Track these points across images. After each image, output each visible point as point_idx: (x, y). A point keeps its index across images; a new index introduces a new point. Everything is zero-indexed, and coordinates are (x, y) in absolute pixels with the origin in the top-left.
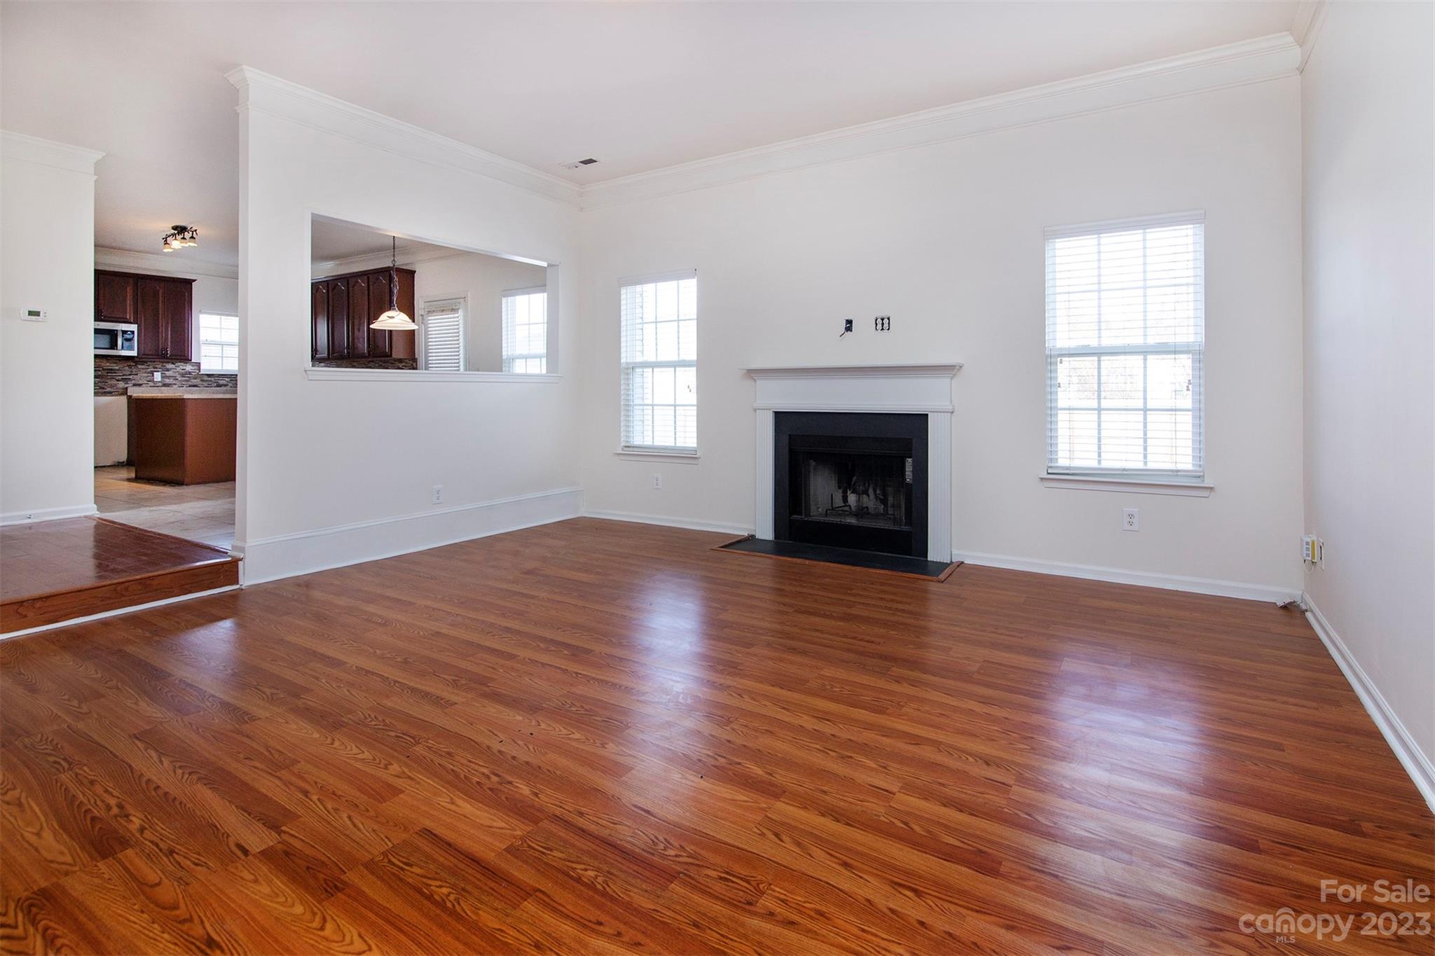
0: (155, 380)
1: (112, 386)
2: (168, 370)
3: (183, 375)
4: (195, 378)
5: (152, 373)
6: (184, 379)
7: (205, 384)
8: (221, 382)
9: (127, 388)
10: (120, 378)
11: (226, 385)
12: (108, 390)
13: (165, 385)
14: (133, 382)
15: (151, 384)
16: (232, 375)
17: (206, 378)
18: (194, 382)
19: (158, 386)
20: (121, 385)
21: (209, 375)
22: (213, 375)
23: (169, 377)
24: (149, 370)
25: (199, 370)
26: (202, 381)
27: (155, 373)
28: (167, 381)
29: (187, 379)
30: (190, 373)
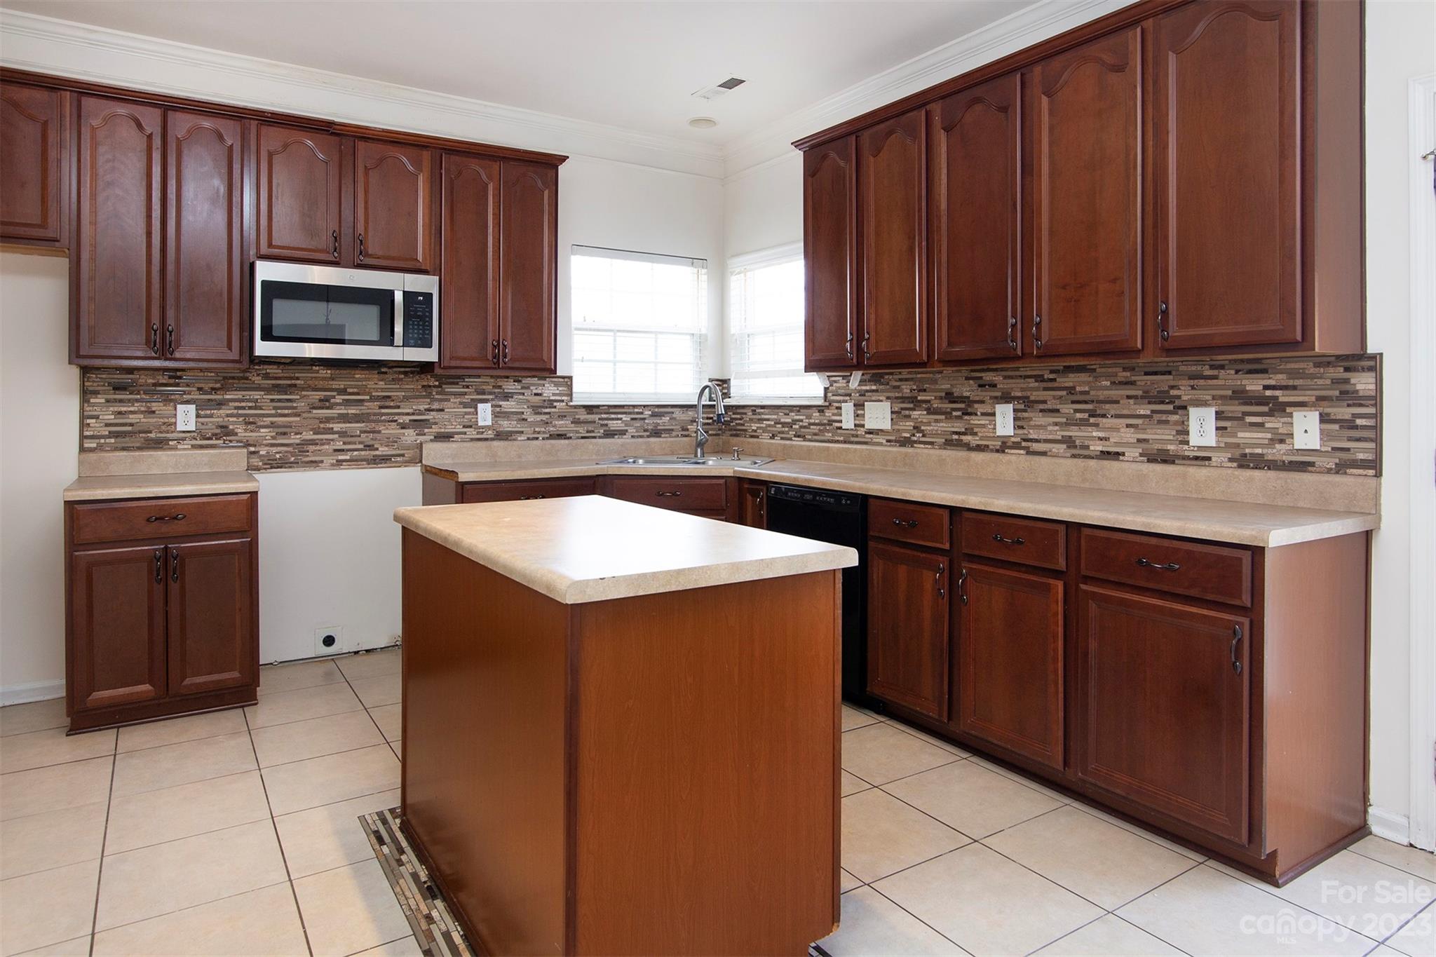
0: (481, 423)
1: (391, 442)
2: (507, 397)
3: (536, 410)
4: (562, 417)
5: (474, 404)
6: (539, 418)
7: (582, 430)
8: (615, 425)
9: (420, 446)
10: (407, 419)
11: (623, 433)
12: (383, 450)
13: (501, 436)
14: (435, 429)
15: (472, 433)
16: (634, 406)
17: (583, 416)
18: (562, 425)
19: (486, 439)
20: (410, 436)
21: (590, 409)
22: (598, 407)
23: (506, 415)
24: (467, 399)
25: (571, 395)
26: (576, 422)
27: (480, 406)
28: (506, 425)
29: (544, 417)
30: (551, 403)
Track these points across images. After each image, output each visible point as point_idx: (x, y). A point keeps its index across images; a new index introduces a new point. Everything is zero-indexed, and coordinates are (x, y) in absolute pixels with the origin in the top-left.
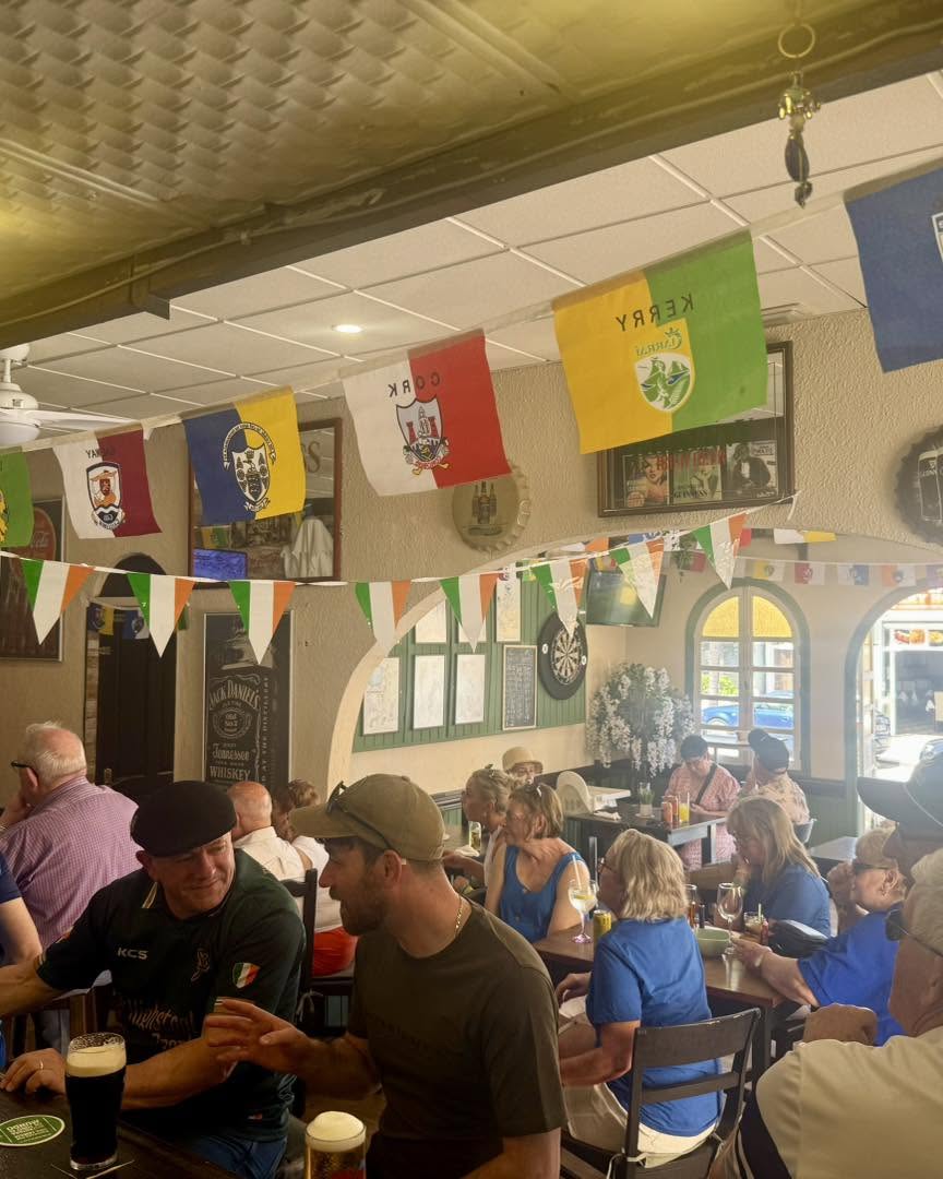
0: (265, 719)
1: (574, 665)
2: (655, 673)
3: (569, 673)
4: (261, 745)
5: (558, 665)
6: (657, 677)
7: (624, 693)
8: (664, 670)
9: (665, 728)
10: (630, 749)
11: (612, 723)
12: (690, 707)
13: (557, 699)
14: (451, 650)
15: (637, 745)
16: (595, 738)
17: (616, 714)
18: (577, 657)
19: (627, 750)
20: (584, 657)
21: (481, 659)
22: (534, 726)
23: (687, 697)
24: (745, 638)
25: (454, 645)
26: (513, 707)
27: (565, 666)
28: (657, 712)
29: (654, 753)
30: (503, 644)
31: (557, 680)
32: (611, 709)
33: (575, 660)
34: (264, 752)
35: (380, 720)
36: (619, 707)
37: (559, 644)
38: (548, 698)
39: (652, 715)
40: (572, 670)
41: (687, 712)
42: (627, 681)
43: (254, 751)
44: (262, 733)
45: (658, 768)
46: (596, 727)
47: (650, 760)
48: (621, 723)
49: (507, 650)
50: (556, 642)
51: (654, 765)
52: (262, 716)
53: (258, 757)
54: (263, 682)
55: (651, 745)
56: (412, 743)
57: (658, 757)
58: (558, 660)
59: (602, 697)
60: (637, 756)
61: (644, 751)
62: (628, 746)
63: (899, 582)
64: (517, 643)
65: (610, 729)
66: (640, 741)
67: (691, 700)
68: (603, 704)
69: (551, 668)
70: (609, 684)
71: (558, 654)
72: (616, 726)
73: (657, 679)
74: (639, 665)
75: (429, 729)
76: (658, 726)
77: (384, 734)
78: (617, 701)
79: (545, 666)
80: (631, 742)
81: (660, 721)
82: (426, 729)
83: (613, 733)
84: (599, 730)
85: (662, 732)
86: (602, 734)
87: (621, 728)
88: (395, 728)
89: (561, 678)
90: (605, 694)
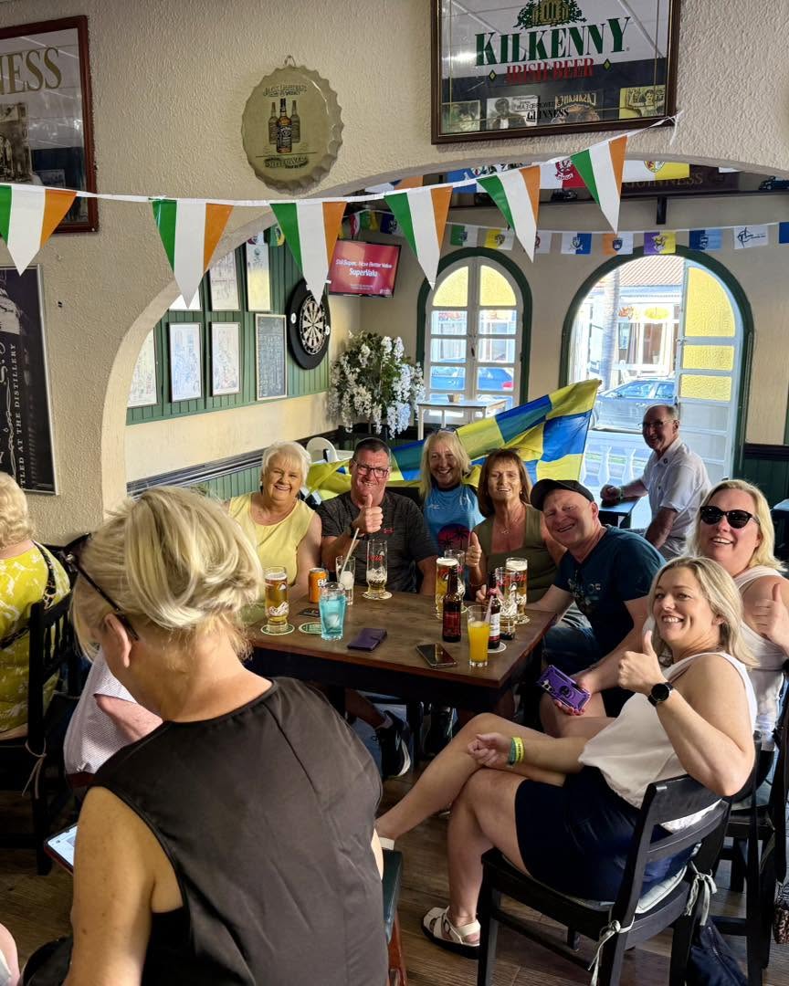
0: (16, 393)
1: (320, 336)
2: (392, 341)
3: (315, 342)
4: (14, 423)
5: (306, 335)
6: (394, 346)
7: (364, 362)
8: (399, 339)
9: (403, 393)
10: (371, 413)
11: (355, 391)
12: (421, 374)
13: (304, 369)
14: (205, 318)
15: (378, 411)
16: (337, 404)
17: (358, 382)
18: (322, 328)
19: (368, 416)
20: (327, 327)
21: (234, 328)
22: (286, 396)
23: (418, 364)
24: (473, 307)
25: (208, 313)
26: (266, 376)
27: (311, 336)
28: (395, 379)
29: (393, 417)
30: (254, 313)
31: (306, 349)
32: (352, 378)
33: (320, 331)
34: (18, 431)
35: (137, 393)
36: (360, 375)
37: (306, 313)
38: (296, 368)
39: (391, 383)
40: (318, 340)
41: (418, 378)
42: (366, 349)
43: (6, 430)
44: (14, 410)
45: (396, 431)
46: (337, 394)
47: (389, 423)
48: (363, 390)
49: (259, 318)
50: (304, 311)
51: (393, 428)
52: (12, 390)
53: (11, 437)
54: (9, 351)
55: (390, 410)
56: (172, 415)
57: (397, 420)
58: (306, 330)
59: (342, 367)
60: (377, 420)
61: (384, 415)
62: (369, 411)
63: (617, 249)
64: (268, 313)
65: (352, 397)
66: (380, 407)
67: (422, 366)
68: (342, 372)
69: (300, 338)
70: (346, 353)
71: (305, 324)
72: (358, 393)
73: (393, 347)
74: (375, 335)
75: (188, 401)
76: (396, 392)
77: (142, 407)
78: (358, 370)
79: (294, 336)
80: (372, 408)
81: (397, 387)
82: (184, 401)
83: (355, 400)
84: (341, 397)
85: (399, 398)
86: (344, 402)
87: (363, 395)
88: (154, 401)
89: (308, 348)
90: (345, 364)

- Directions -
All entries above must be printed again verbatim, with images excluded.

- Task response -
Track these points across images. After each image, output each visible point as point_idx: (x, y). A point keeps its index across images; a new index introduces a new point. Everything is zero-indexed, and coordinates are (x, y) in absolute pixels with the origin in the top-left.
0: (155, 380)
1: (112, 386)
2: (168, 370)
3: (183, 375)
4: (195, 378)
5: (152, 373)
6: (184, 379)
7: (205, 384)
8: (221, 382)
9: (127, 388)
10: (120, 378)
11: (226, 385)
12: (108, 390)
13: (165, 385)
14: (133, 382)
15: (151, 384)
16: (232, 375)
17: (206, 378)
18: (194, 382)
19: (158, 386)
20: (121, 385)
21: (209, 375)
22: (213, 375)
23: (169, 377)
24: (149, 370)
25: (199, 370)
26: (202, 381)
27: (155, 373)
28: (167, 381)
29: (187, 379)
30: (190, 373)
0: (481, 423)
1: (391, 442)
2: (507, 397)
3: (536, 410)
4: (562, 417)
5: (474, 404)
6: (539, 418)
7: (582, 430)
8: (615, 425)
9: (420, 446)
10: (407, 419)
11: (623, 433)
12: (383, 450)
13: (501, 436)
14: (435, 429)
15: (472, 433)
16: (634, 406)
17: (583, 416)
18: (562, 425)
19: (486, 439)
20: (410, 436)
21: (590, 409)
22: (598, 407)
23: (506, 415)
24: (467, 399)
25: (571, 395)
26: (576, 422)
27: (480, 406)
28: (506, 425)
29: (544, 417)
30: (551, 403)
Track these points across images. After each image, output each visible point as point_idx: (x, y). A point keeps its index across images; a new index introduces a new point. Everything is zero-indexed, and coordinates are (x, y) in absolute pixels with the origin in the top-left.
0: (265, 719)
1: (574, 665)
2: (655, 673)
3: (569, 673)
4: (261, 745)
5: (558, 665)
6: (657, 677)
7: (624, 693)
8: (664, 670)
9: (665, 728)
10: (630, 749)
11: (612, 723)
12: (690, 707)
13: (557, 699)
14: (451, 650)
15: (637, 745)
16: (595, 738)
17: (616, 714)
18: (577, 657)
19: (627, 750)
20: (584, 657)
21: (481, 659)
22: (534, 726)
23: (687, 697)
24: (745, 638)
25: (454, 645)
26: (513, 707)
27: (565, 666)
28: (657, 712)
29: (654, 753)
30: (503, 644)
31: (557, 680)
32: (611, 709)
33: (575, 660)
34: (264, 752)
35: (380, 720)
36: (619, 707)
37: (559, 644)
38: (548, 698)
39: (652, 715)
40: (572, 670)
41: (687, 712)
42: (627, 681)
43: (254, 751)
44: (262, 733)
45: (658, 768)
46: (596, 727)
47: (650, 760)
48: (621, 723)
49: (507, 650)
50: (556, 642)
51: (654, 765)
52: (262, 716)
53: (258, 757)
54: (263, 682)
55: (651, 745)
56: (412, 743)
57: (658, 757)
58: (558, 660)
59: (602, 697)
60: (637, 756)
61: (644, 751)
62: (628, 746)
63: (899, 582)
64: (517, 643)
65: (610, 729)
66: (640, 741)
67: (691, 700)
68: (603, 704)
69: (551, 668)
70: (609, 684)
71: (558, 654)
72: (616, 726)
73: (657, 679)
74: (639, 665)
75: (429, 729)
76: (658, 726)
77: (384, 734)
78: (617, 701)
79: (545, 666)
80: (631, 742)
81: (660, 721)
82: (426, 729)
83: (613, 733)
84: (599, 730)
85: (662, 732)
86: (602, 734)
87: (621, 728)
88: (395, 728)
89: (561, 678)
90: (605, 694)
0: (16, 393)
1: (320, 336)
2: (392, 341)
3: (315, 342)
4: (14, 423)
5: (306, 335)
6: (394, 346)
7: (364, 362)
8: (399, 339)
9: (403, 393)
10: (371, 413)
11: (355, 391)
12: (421, 374)
13: (304, 369)
14: (205, 318)
15: (378, 411)
16: (337, 404)
17: (358, 382)
18: (322, 328)
19: (368, 416)
20: (327, 327)
21: (234, 328)
22: (286, 396)
23: (418, 364)
24: (473, 307)
25: (208, 313)
26: (266, 376)
27: (311, 336)
28: (395, 379)
29: (393, 417)
30: (254, 313)
31: (306, 349)
32: (352, 378)
33: (320, 331)
34: (18, 431)
35: (137, 393)
36: (360, 375)
37: (306, 313)
38: (296, 368)
39: (391, 383)
40: (318, 340)
41: (418, 378)
42: (366, 349)
43: (6, 430)
44: (14, 410)
45: (396, 431)
46: (337, 394)
47: (389, 423)
48: (363, 390)
49: (259, 318)
50: (304, 311)
51: (393, 428)
52: (12, 390)
53: (11, 437)
54: (9, 351)
55: (390, 410)
56: (172, 415)
57: (397, 420)
58: (306, 330)
59: (342, 367)
60: (377, 420)
61: (384, 415)
62: (369, 411)
63: (617, 249)
64: (268, 313)
65: (352, 397)
66: (380, 407)
67: (422, 366)
68: (342, 372)
69: (300, 338)
70: (346, 353)
71: (305, 324)
72: (358, 393)
73: (393, 347)
74: (375, 335)
75: (188, 401)
76: (396, 392)
77: (142, 407)
78: (358, 370)
79: (294, 336)
80: (372, 408)
81: (397, 387)
82: (184, 401)
83: (355, 400)
84: (341, 397)
85: (399, 398)
86: (344, 402)
87: (363, 395)
88: (154, 401)
89: (308, 348)
90: (345, 364)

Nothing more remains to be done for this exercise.